EXCERPT PROVIDED:
The NYSE is primarily a domestic market. International trading is confined to American depositary receipts (ADRs), which facilitate the trading in the US of shares in non-US companies.

58
Q

What is Nasdaq?

A

Nasdaq is an electronic market for second line stocks.

59
Q

What are emerging markets?

A

Emerging markets are considered to be those that are not fully developed, including much of Asia, Africa and South America.

60
Q

What is the benefit of investing in emerging markets?

A

The key benefits of these markets is the potential for economic growth and the fact that the economic cycles of these nations tend to differ greatly form the developed nations – often referred to as decoupling.

61
Q

What are the disadvantages of investing in emerging markets?

A

Key disadvantages are the potential volatility in the markets, as much of the value is based on expectation, and the less rigorous regulation of the participants and the infrastructure. This is one of the key reasons many investors choose to access these markets via ETF and depositary receipts.

WHAT TO WORK ON:
In the excerpt on securities markets, what is Nasdaq described as?

ENTRIES SUPPLIED:
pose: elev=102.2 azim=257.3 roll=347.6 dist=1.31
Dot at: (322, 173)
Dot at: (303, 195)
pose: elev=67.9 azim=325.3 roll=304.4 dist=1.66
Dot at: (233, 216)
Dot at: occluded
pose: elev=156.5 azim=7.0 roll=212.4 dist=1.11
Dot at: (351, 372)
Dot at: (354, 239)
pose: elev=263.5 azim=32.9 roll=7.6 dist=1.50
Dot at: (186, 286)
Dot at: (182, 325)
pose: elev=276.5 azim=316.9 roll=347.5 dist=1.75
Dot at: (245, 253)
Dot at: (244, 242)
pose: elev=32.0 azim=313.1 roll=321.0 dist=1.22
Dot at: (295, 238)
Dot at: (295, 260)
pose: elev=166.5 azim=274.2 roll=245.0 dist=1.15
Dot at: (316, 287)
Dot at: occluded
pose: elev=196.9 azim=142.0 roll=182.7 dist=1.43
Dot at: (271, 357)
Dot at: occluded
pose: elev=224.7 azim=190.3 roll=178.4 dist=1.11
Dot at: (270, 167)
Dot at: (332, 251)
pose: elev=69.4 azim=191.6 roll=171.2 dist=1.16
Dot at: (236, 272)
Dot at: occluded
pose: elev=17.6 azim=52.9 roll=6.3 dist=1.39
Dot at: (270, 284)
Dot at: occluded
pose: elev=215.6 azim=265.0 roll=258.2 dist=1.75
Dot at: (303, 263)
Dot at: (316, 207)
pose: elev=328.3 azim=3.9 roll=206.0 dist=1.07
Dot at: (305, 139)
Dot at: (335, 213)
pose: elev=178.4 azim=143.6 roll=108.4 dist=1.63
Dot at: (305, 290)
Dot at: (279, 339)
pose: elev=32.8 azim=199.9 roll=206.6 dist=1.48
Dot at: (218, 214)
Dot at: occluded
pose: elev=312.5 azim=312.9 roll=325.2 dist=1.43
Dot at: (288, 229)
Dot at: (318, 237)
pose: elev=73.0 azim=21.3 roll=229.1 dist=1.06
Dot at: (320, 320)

RESPONSE TO THIS EXERCISE:
An electronic market for second line stocks.